I didn’t have a clear memory of getting back to my own apartment. Ten hours later I wished I didn’t have a clear sense of waking up, either. Someone was running an artificial surf machine inside my head. It swooshed and swirled when I tried standing. Even if I hadn’t drunk the champagne, I would have felt awful—my hike around the Ryan had stiffened up my legs. My shoulders felt as though I’d spent the night on a circular saw. With the better part of a bottle swelling my cytoplasm, I wished I could spend the next twelve hours unconscious.
Instead I staggered into the kitchen looking for orange juice. The maid or wife or whoever looked after these things hadn’t been to the store yet. I thought about going out myself, but the idea of being in direct sunlight made me feel so ill that I had to sit down. When the spasm passed I went into the bathroom, located the Tylenol, and took four, extra-strength, with a couple of glasses of cold water. After a long soak in the tub with the water as hot as I could tolerate, I shuffled back to bed.
When I woke up again it was past noon. I didn’t feel like running a mile but I thought I could manage getting dressed and going to the grocery. When you feel really lousy, puppy therapy is indicated. I stopped at Mr. Contreras’s to pick up Peppy.
“You look terrible, doll. You doing okay?” He was wearing a red shirt so brilliant it hurt my eyes.
“I feel like death. But I’m going to get better. I just want to borrow the dog for a while.”
His faded brown eyes were bright with worry. “You sure you even oughta be dressed? Why don’t you go back to bed and I’ll fix you something to eat. You shouldn’t of got out of the hospital so soon. I don’t know what Dr. Lotty would say if she could see you.”
I swayed slightly and caught hold of the doorjamb. Peppy came over to lick my hands. “She’d say I got what was coming to me. This is just cork flu—it doesn’t have anything to do with my injuries, or at least not much.”
“Cork flu?” He cocked his head to one side. “Oh. You been drinking too much. Don’t do that, doll. It’s no way to solve your problems.”
“No, of course it isn’t. Who should know that better than you? I’ll bring Peppy back later.”
I wobbled off with the dog while he was squawking righteously about how knocking back a few with the boys was not the same as me drowning my sorrows in whiskey, I should know by now it was bad for my system. Peppy was totally uninterested in these fine points of ethics, or the different morality prevailing for men who drink than for women. She was staggered that we weren’t going running. She kept looking up at me to see if I was watching her, then looking very pointedly to the east to say we should be going that way.
When she saw it wasn’t going to happen she took it like a lady, waiting sedately outside the grocery on Diversey and staying fairly close going home. She’d run a half a block ahead of me, come back to see if I was still there, tree a squirrel a few yards back, then move ahead again. Back at my apartment she placed herself on the kitchen floor between the stove and table. In my stupefied condition I kept stepping on her tail but she didn’t move—what if some food fell?—she wanted to be able to get to it before I tripped on it. That’s what a guard dog is for.
I squeezed some orange juice and fried hamburgers for the two of us, hers without rye or lettuce. The hamburger raised my blood sugar to the point that I thought I might even manage to live another few days.

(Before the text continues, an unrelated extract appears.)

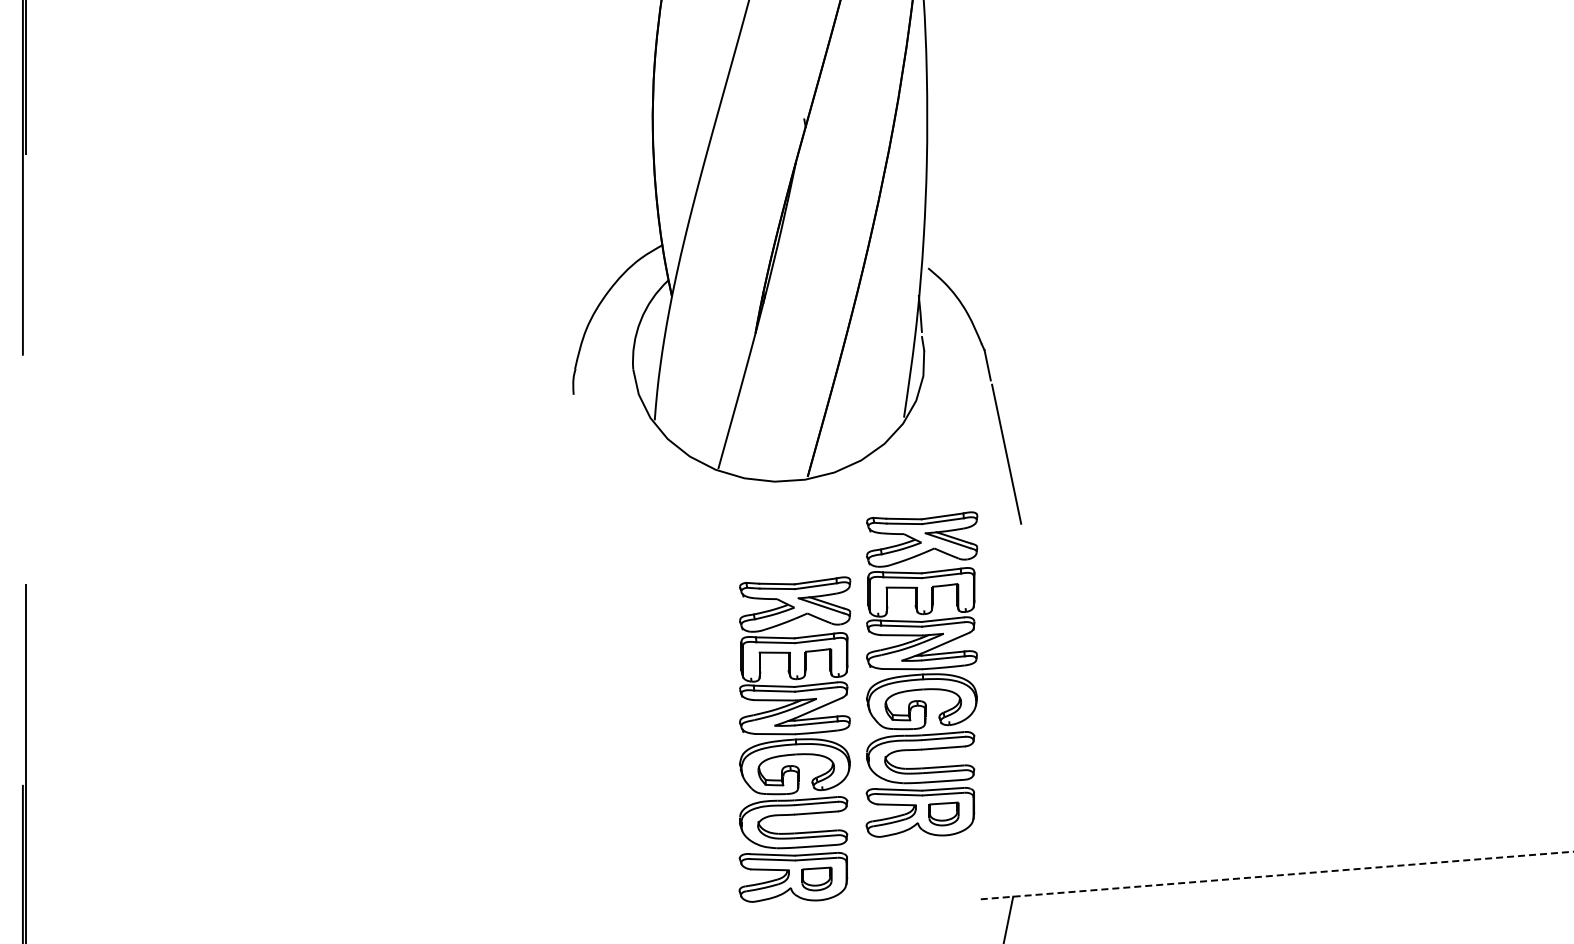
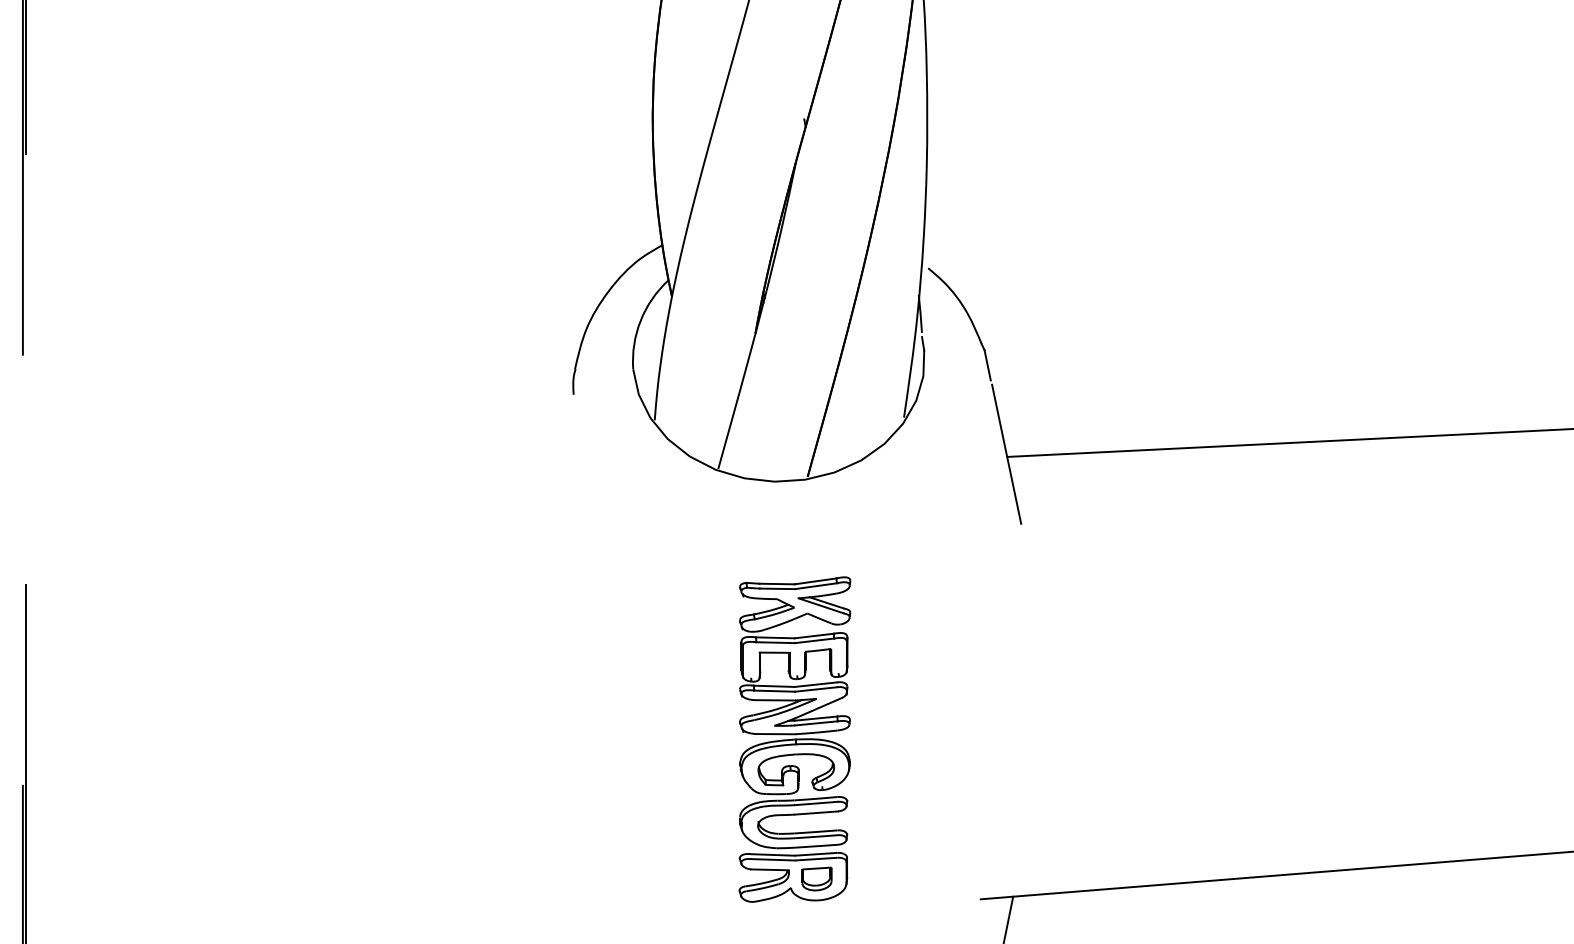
line at (1288, 442): none -> present
part at (921, 674): present -> none
line at (1277, 875): dashed -> solid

I’d intended to go back to the Recorder of Deeds office to look up Farmworks; if it wasn’t a partnership, I’d have to drive to Springfield to see whether they’d been incorporated. Halfway through the second bottle last night, though, as Rick described in hilarious detail the collapse of a set he’d designed for the La Brea Tarpit Wars, I’d remembered the Lexis system. If you had a pal who subscribed to it, you could find out who the officers of a closely held company were as long as it had filed to do business in Illinois.
I wasn’t up to taking the first step, visiting the Recorder’s office in the old county building, but I went to the living room to call Freeman Carter. He’s my attorney, not exactly a pal, and he wouldn’t get me the information for nothing, but it still beat driving to Springfield.
Freeman expressed himself pleased at hearing from me—his secretary had brought in the news clips about my near death. He’d been waiting for me to feel better before seeing if I wanted to start a civil action against anyone.
“You mean the way you have to do if the Klan murders your kid?” I asked. “What is it you do—sue for being deprived of your civil right to life?”
“Something like that.” He laughed. “How are you feeling?”
“I’m coming along, but I was too ambitious yesterday— I’m not going out today. I was wondering if you’d do something for me.”
“Maybe, if it relates to my proper professional role in your life and if it is very clearly marked ‘legal.’”
“When have I ever asked you to do something illegal?” I demanded, stung.